# WORK REQUIRED
Locate each line below that contains the word "Trajectory", with uppercase and lowercase letters counting as different, and copy every such line.

Collected data
□ □ □
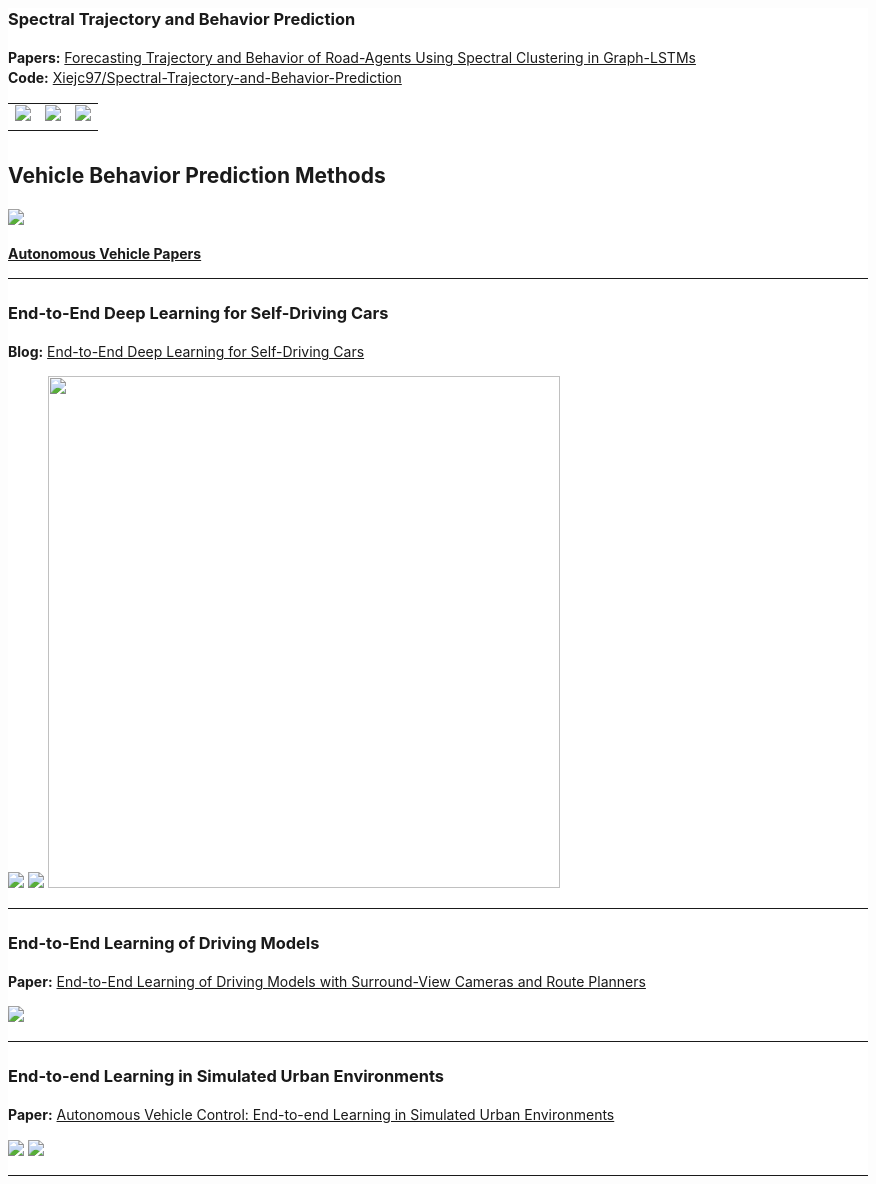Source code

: ### Spectral Trajectory and Behavior Prediction
**Papers:** [Forecasting Trajectory and Behavior of Road-Agents Using Spectral Clustering in Graph-LSTMs](https://arxiv.org/abs/1912.01118)<br>
**Code:** [Xiejc97/Spectral-Trajectory-and-Behavior-Prediction](https://github.com/Xiejc97/Spectral-Trajectory-and-Behavior-Prediction)<br>
<table>
<tr>
<td><img src="https://github.com/Xiejc97/Spectral-Trajectory-and-Behavior-Prediction/raw/master/figures/predict.png" width="260"></td>
<td><img src="https://github.com/Xiejc97/Spectral-Trajectory-and-Behavior-Prediction/raw/master/figures/results.gif" width="266"></td>
<td><img src="https://github.com/Xiejc97/Spectral-Trajectory-and-Behavior-Prediction/raw/master/figures/behavior.gif" width="260"></td>
</tr>
</table>


## Vehicle Behavior Prediction Methods
![](https://github.com/rkuo2000/AI-course/blob/gh-pages/images/Vehicle_Behvior_Modeling_and_Decision_Making.png?raw=true)

**[Autonomous Vehicle Papers](https://github.com/DeepTecher/AutonomousVehiclePaper)**

---
### End-to-End Deep Learning for Self-Driving Cars
**Blog:** [End-to-End Deep Learning for Self-Driving Cars](https://developer.nvidia.com/blog/deep-learning-self-driving-cars/)<br>

![](https://developer.nvidia.com/blog/parallelforall/wp-content/uploads/2016/08/data-collection-system-624x411.png)
![](https://developer.nvidia.com/blog/parallelforall/wp-content/uploads/2016/08/training-624x291.png)
<img width="512" height="512" src="https://developer.nvidia.com/blog/parallelforall/wp-content/uploads/2016/08/cnn-architecture-624x890.png">
<iframe width="740" height="416" src="https://www.youtube.com/embed/NJU9ULQUwng" title="YouTube video player" frameborder="0" allow="accelerometer; autoplay; clipboard-write; encrypted-media; gyroscope; picture-in-picture" allowfullscreen></iframe>

---
### End-to-End Learning of Driving Models
**Paper:** [End-to-End Learning of Driving Models with Surround-View Cameras and Route Planners](https://arxiv.org/abs/1803.10158)<br>

![](https://d3i71xaburhd42.cloudfront.net/951dede2758451825dceed238d356a3a984c3670/2-Figure1-1.png)

---
### End-to-end Learning in Simulated Urban Environments
**Paper:** [Autonomous Vehicle Control: End-to-end Learning in Simulated Urban Environments](https://arxiv.org/abs/1905.06712)<br>

![](https://media.springernature.com/original/springer-static/image/chp%3A10.1007%2F978-3-030-35664-4_4/MediaObjects/491680_1_En_4_Fig2_HTML.png)
![](https://d3i71xaburhd42.cloudfront.net/c567e98e6d7c9d6f74223315e729708553b38103/6-Figure1-1.png)

---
□ □ □
# WRITTEN ANSWER
: ### Spectral Trajectory and Behavior Prediction
**Papers:** [Forecasting Trajectory and Behavior of Road-Agents Using Spectral Clustering in Graph-LSTMs](https://arxiv.org/abs/1912.01118)<br>
**Code:** [Xiejc97/Spectral-Trajectory-and-Behavior-Prediction](https://github.com/Xiejc97/Spectral-Trajectory-and-Behavior-Prediction)<br>
<td><img src="https://github.com/Xiejc97/Spectral-Trajectory-and-Behavior-Prediction/raw/master/figures/predict.png" width="260"></td>
<td><img src="https://github.com/Xiejc97/Spectral-Trajectory-and-Behavior-Prediction/raw/master/figures/results.gif" width="266"></td>
<td><img src="https://github.com/Xiejc97/Spectral-Trajectory-and-Behavior-Prediction/raw/master/figures/behavior.gif" width="260"></td>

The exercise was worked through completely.